_Source extract_:
By Reuven Kimelman
Our teacher, Abraham Joshua Heschel (1907-1972), served as Professor of Jewish Ethics and Mysticism at the Jewish Theological Seminary of America from 1945 to 1972. No title could be more fitting. He was Professor of Ethics and Mysticism not only by lecturing on the principles of ethics and mysticism but also by professing ethics and highlighting the mystery of being.
There is as much need for compelling models of righteousness as there is for precision in determining what is right. While religious ideas may engage the mind, it is the religious person who makes the religious option compelling. We too often presume that the purpose of saints is to provide triumphal adornment for the tradition, when in fact, comments one observer, their task is to wrest that ever-receding tradition into immediate availability through the medium of their own lives. Heschel made his impact by the wholeness of his person, by his passion for social justice, by his scholarship in the Jewish tradition, and by his religious thinking on the human situation.

_Supplied records_:
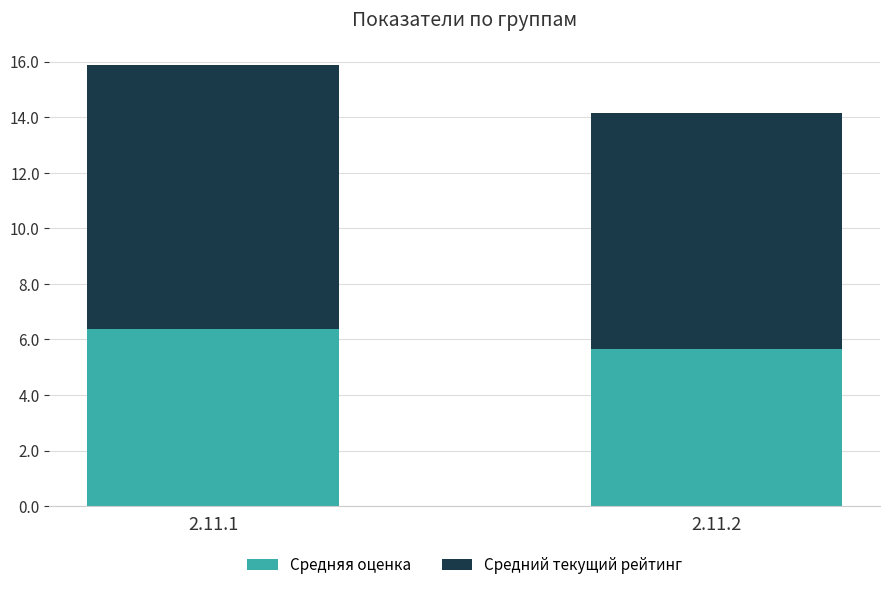

Does the chart contain stacked bars?

Yes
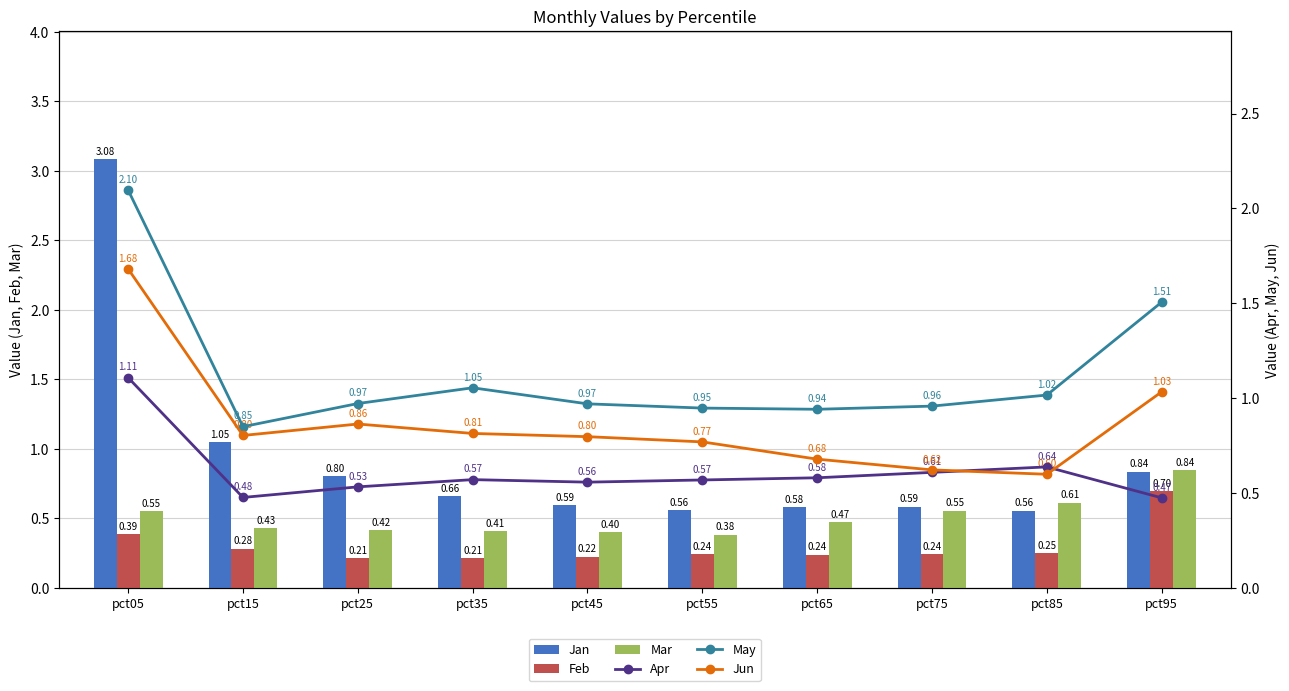

The Jan series shows 0.6 at pct55. True or false?

True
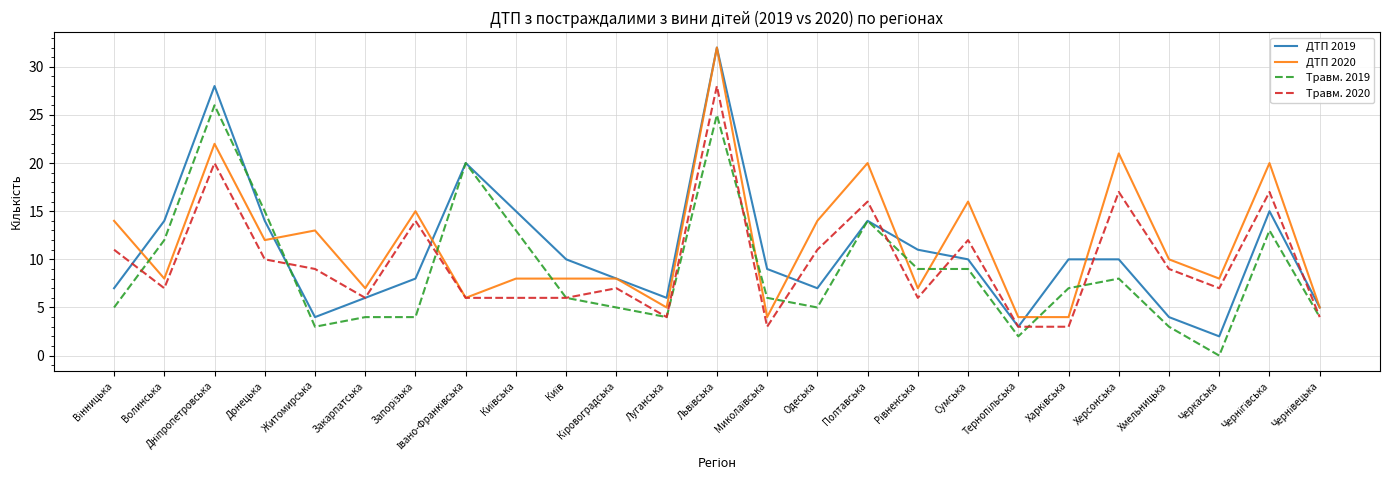

Which category has the lowest value in the Травм. 2019 series?

Черкаська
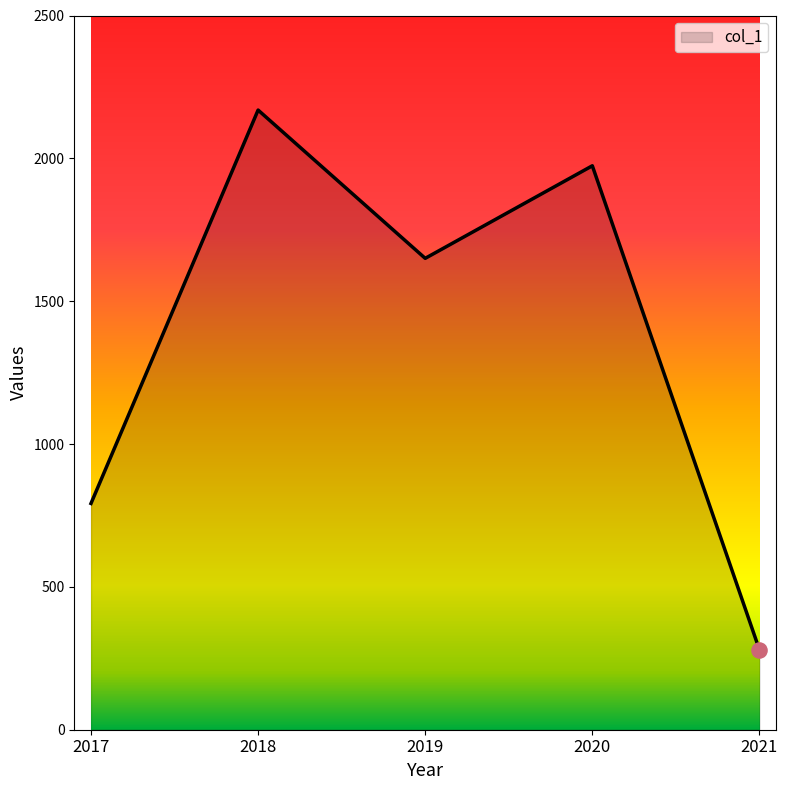

Approximately how many times larger is the value at 2020 compared to 2017?

2.5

_Exercise instructions_:
Copy out the whole passage about Abraham Joshua Heschel above, word for word.

_Solved problem_:
By Reuven Kimelman
Our teacher, Abraham Joshua Heschel (1907-1972), served as Professor of Jewish Ethics and Mysticism at the Jewish Theological Seminary of America from 1945 to 1972. No title could be more fitting. He was Professor of Ethics and Mysticism not only by lecturing on the principles of ethics and mysticism but also by professing ethics and highlighting the mystery of being.
There is as much need for compelling models of righteousness as there is for precision in determining what is right. While religious ideas may engage the mind, it is the religious person who makes the religious option compelling. We too often presume that the purpose of saints is to provide triumphal adornment for the tradition, when in fact, comments one observer, their task is to wrest that ever-receding tradition into immediate availability through the medium of their own lives. Heschel made his impact by the wholeness of his person, by his passion for social justice, by his scholarship in the Jewish tradition, and by his religious thinking on the human situation.